Ilmu tasawuf adalah ilmu yang menekankan rasa dari pada rasio. Sebagian pakar
mengatakan bahwa metode ilmu tasawuf adalah intuisi, atau ilham, atau inspirasi
yang datang dari Tuhan.
Ilmu kalam memiliki
hubungan sengan disipin ilmu-ilmu keislaman lainnya. Ilmu kalam berhubungan
terutama dengan filsafat dan tasawuf dan yang lainnya misalnya fiqih dan ushul
fiqih ditinjau melalui objek kajian, hasil kajian (kebenaran) yang memuncukan
titik persamaan diantara ketiganya sedangkan metode, perkembangan keilmuan,
dasar argumentasi, dan dilihat dari aspek aksiologi sehingga muncul pula titik
perbedaan diantara ketiganya
1. Apa
definisi tentang Ilmu Kalam, Filsafat dan Tasawuf?
C. Tujuan Penulisan
1. Mengetahui
definisi tentang Ilmu Kalam, Filsafat dan Tasawuf.
2. Dapat
mengetahui hubungan antara Ilmu kalam, Filsafat dan Tasawuf
1.
Ilmu
Kalam
Secara etimologi Kalam
berarti “kata-kata”. Kata-kata disini di maksudkan adalah kata-kata (firman)

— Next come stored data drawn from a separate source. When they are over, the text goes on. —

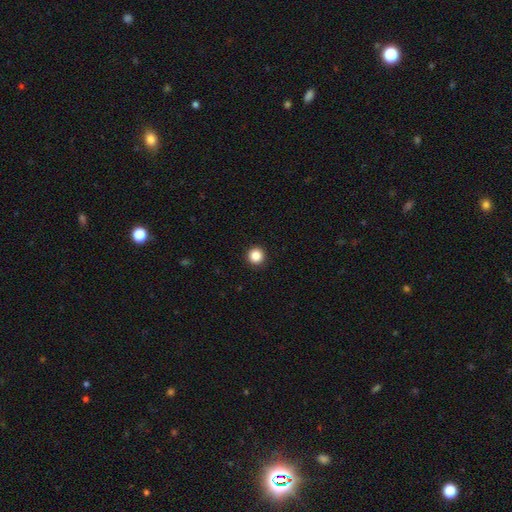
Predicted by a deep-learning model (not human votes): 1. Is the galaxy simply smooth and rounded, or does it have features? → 86% smooth, 10% star or artifact, 3% featured or disk.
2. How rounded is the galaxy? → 96% round, 3% in between, 1% cigar-shaped.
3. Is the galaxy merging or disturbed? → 94% none, 4% minor disturbance, 1% major disturbance, 1% merger.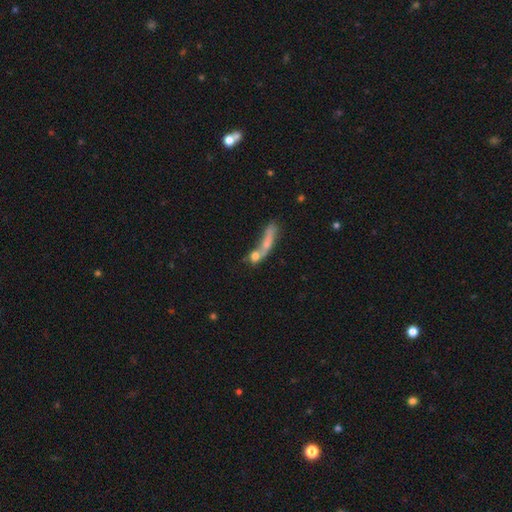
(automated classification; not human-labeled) Overall: smooth (59%; featured or disk 30%). How rounded: cigar-shaped (46%; in between 34%). Merging: merger (55%; none 22%).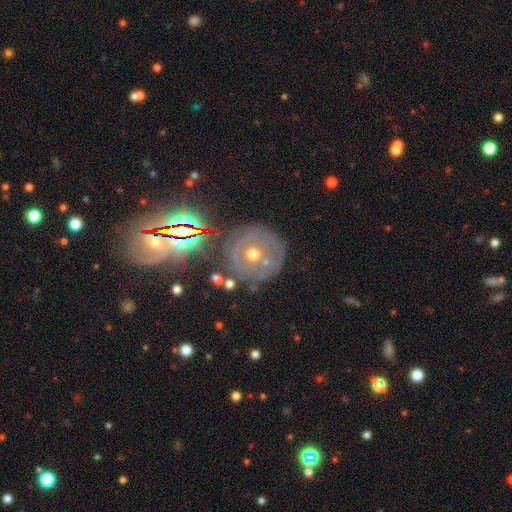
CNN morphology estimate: featured or disk 55%, smooth 23%, star or artifact 22%. Down the decision tree: edge-on disk — no (94%); bar — no (77%); spiral arms — yes (57%); bulge size — moderate (65%); merging — none (76%).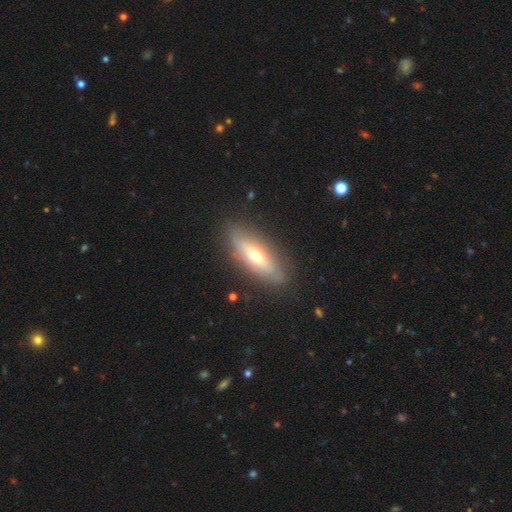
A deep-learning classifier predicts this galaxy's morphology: Smooth or featured? featured or disk (50%)
Edge-on disk? yes (63%)
Merging? none (85%)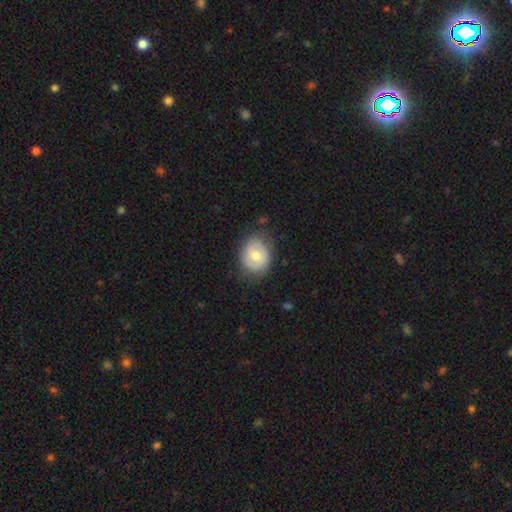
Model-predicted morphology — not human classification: Overall: smooth (54%; featured or disk 39%). How rounded: round (52%; in between 47%). Merging: none (72%).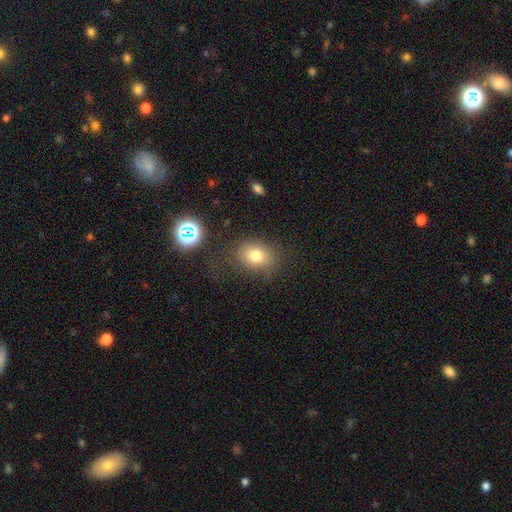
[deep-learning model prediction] Overall: smooth (76%). How rounded: in between (54%; round 45%). Merging: none (70%).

Allah. Jadi ilmu kalam adalah ilmu yang mempermasalahkan kalam Allah, tetapi
ada juga sekelompok orang yang mengatakan maksud kalam disini adalah kata-kata
manusia, alasannya karena dulu sering terjadi ajang bersilat lidah untuk
mempertahankan persepsi masing-masing, mereka disebut mutakalimin yaitu
orang-orang yang ahli berbicara mengenai ketuhanan yang berlandaskan kepada
kalam Allah.
Ilmu Kalam membahas
iman dan akidah dari berbagai aspek dan memaparkan alasan-alasan yang
memperkuat pembahasan tersebut. Ilmu kalam ini merupakan studi tentang doktrin
(akidah) dan iman Islam. Secara sederhana Murtadha Muthahhari mendefinisikan
bahwa ilmu kalam adalah sebuah ilmu yang mengkaji doktrin-doktrin dasar atau
akidah-akidah pokok Islam. Ilmu kalam mengidentifikasi akidah-akidah pokok dan
berupaya membuktikan keabsahannya dan menjawab keraguan terhadap akidah-akidah
pokok tersebut. karena sebagian besar perdebatan tentang akidah-akidah Islam
berkisar seputar huduts (kemakhlukan, keterciptaan,
temporalitas) atau qidam (keabadian) firman atau kalam Allah, maka disiplin
yang membahas akidah utama agama Islam pun mendapat sebutan “ilmu kalam”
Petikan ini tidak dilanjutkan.